AMCA Breach Tally Grows; Other Health Data Breaches RevealedHere's a Roundup of Latest Security Incident Reports
Week after week, the list of victims affected by the American Medical Collection Agency data breach continues to grow. The four latest organizations added to the list say a combined total of nearly 190,000 patients they served were affected.
That brings the total number of organizations affected by the breach, which was revealed in June, to about 25. And those organizations report that a total of more than 25 million patients had data exposed.
"When a business associate provides services to many organizations, as did AMCA, the risk to patients across the country can be huge," notes Kate Borten, president of privacy and security consulting firm, The Marblehead Group. "Ideally, the Department of Health and Human Services should identify high volume BAs and consider them for [HIPAA] audits, if and when audits return."
Meanwhile, other healthcare entities - including Presbyterian Healthcare Services and Massachusetts General Hospital - have reported significant data breaches in recent weeks.
New AMCA Breach Victims
The most recent AMCA victims added to the HHS' Office for Civil Rights' HIPAA Breach Reporting Tool website, which lists health data breaches impacting 500 or more individuals are:
- Wisconsin Diagnostic Laboratories, Milwaukee, Wisconsin, reporting nearly 115,000 patients affected;
- Mount Sinai Hospital in New York, 34,000;
- Integrated Regional Laboratories of Fort Lauderdale, Florida, 30,000;
- West Hills Hospital & Medical Center, West Hills, California, 11,000.
These latest AMCA breach victims added to the HHS website - commonly called the "wall of shame" - are in addition to more than 20 other medical testing laboratories and other healthcare entities that have had breaches added to the federal tally and/or have issued notification statements.
Other Health Data Breaches
Meanwhile, a number of other sizable health data breaches have either been added to the HHS tally or revealed in recent weeks.
Among the largest is a phishing incident that affected nearly 183,400 patients at Albuquerque, New Mexico-based Presbyterian Healthcare Services, which offers health plans and operates nine hospitals.
Presbyterian Healthcare says that on June 6, it discovered "anonymous, unauthorized access was gained through a deceptive email to some of Presbyterian's workforce members sometime around May 9."
The unauthorized access to these email accounts appear to be part of a phishing scam, the organization says.
"These email accounts included patient and/or health plan member names and might have contained dates of birth, Social Security numbers and clinical and/or health plan information. Once Presbyterian became aware of this incident, it secured these email accounts, began a thorough review of the impacted emails and alerted federal law enforcement," the statement says.
Research Data Breach
Also recently reported is an incident at Boston-based Massachusetts General Hospital involving a medical research database, which affected about 10,000 patients.
Massachusetts General, which is part of Partners HealthCare, says that on June 24, the hospital learned that an unauthorized third party had gained access to databases related to two computer applications used by researchers in its department of neurology for neurology research studies.
The hospital says that its investigation has found that between June 10 and June 16, the unauthorized third party had access to research data that included, for example, names, diagnosis and medical history, biomarkers and genetic information, and types of assessments and results.
The medical center says it's taken steps to prevent further unauthorized access and to restore the affected research computer applications and databases. The hospital has also engaged a third-party forensic investigator to conduct a review and has contacted federal law enforcement.
A medical center spokesman declined to comment to Information Security Media Group about the type of intrusion into the hospitals' database and the potential motivation of those who inappropriately accessed the medical research data.
Attorney David Holtzman of the security consultancy CynergisTek says the hospital is missing a chance to better educate the wider U.S. healthcare sector about the privacy and security risks posed to medical research data.

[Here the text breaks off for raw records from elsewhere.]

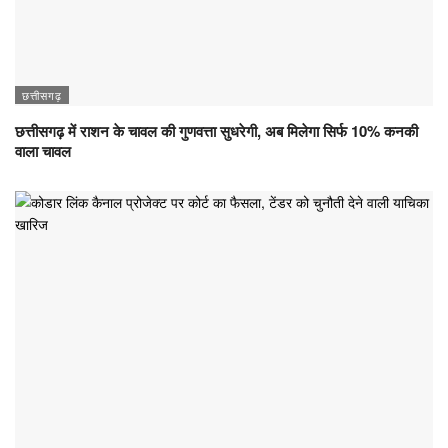
छत्तीसगढ़
छत्तीसगढ़ में राशन के चावल की गुणवत्ता सुधरेगी, अब मिलेगा सिर्फ 10% कनकी
वाला चावल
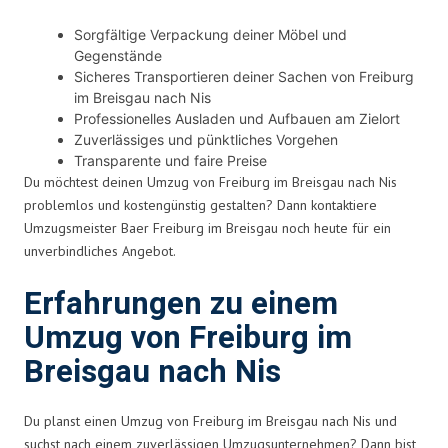
Sorgfältige Verpackung deiner Möbel und
Gegenstände
Sicheres Transportieren deiner Sachen von Freiburg
im Breisgau nach Nis
Professionelles Ausladen und Aufbauen am Zielort
Zuverlässiges und pünktliches Vorgehen
Transparente und faire Preise
Du möchtest deinen Umzug von Freiburg im Breisgau nach Nis
problemlos und kostengünstig gestalten? Dann kontaktiere
Umzugsmeister Baer Freiburg im Breisgau noch heute für ein
unverbindliches Angebot.
Erfahrungen zu einem
Umzug von Freiburg im
Breisgau nach Nis
Du planst einen Umzug von Freiburg im Breisgau nach Nis und
suchst nach einem zuverlässigen Umzugsunternehmen? Dann bist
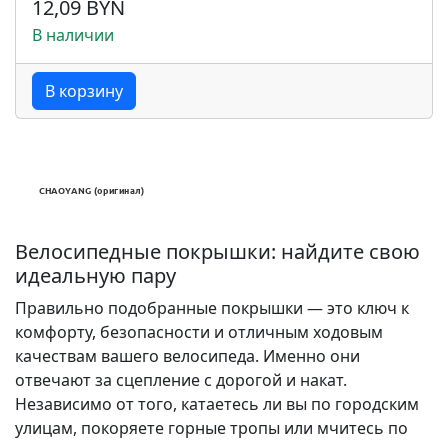
12,09 BYN
В наличии
В корзину
Велосипедные покрышки: найдите свою
идеальную пару
Правильно подобранные покрышки — это ключ к
комфорту, безопасности и отличным ходовым
качествам вашего велосипеда. Именно они
отвечают за сцепление с дорогой и накат.
Независимо от того, катаетесь ли вы по городским
улицам, покоряете горные тропы или мчитесь по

"The information disclosed by Massachusetts General Hospital to the media and general public about a security incident which disclosed protected health information of research subjects probably fulfills the minimum requirements set by HIPAA and various state laws," he says. "However, MGH may be missing an opportunity to provide leadership to the healthcare industry through sharing additional details about the root cause of the incident.
"Greater transparency and information sharing into the type of attack or methodology would be beneficial incident information sharing that other healthcare organizations and researchers could use to defend against a similar type of incident including if the breach was the work of a malicious insider."
In another continuing trend, the surge of ransomware attacks in the healthcare sector show no signs of abating.
Among the latest victims is the Cancer Center of Kansas.
The organization says that on June 12, it discovered that computer systems at one of its facilities, located in Dodge City, had been affected by a ransomware attack.
The investigation determined that an unauthorized third party gained access to the center's systems, which contained documents with patients' names, addresses, phone numbers, dates of birth, attending and referring physicians' names and dates of service, the center says.
Cancer Center of Kansas did not reveal whether it paid a ransom nor the status of its recovery from the incident, which was reported to HHS as affecting 773 individuals.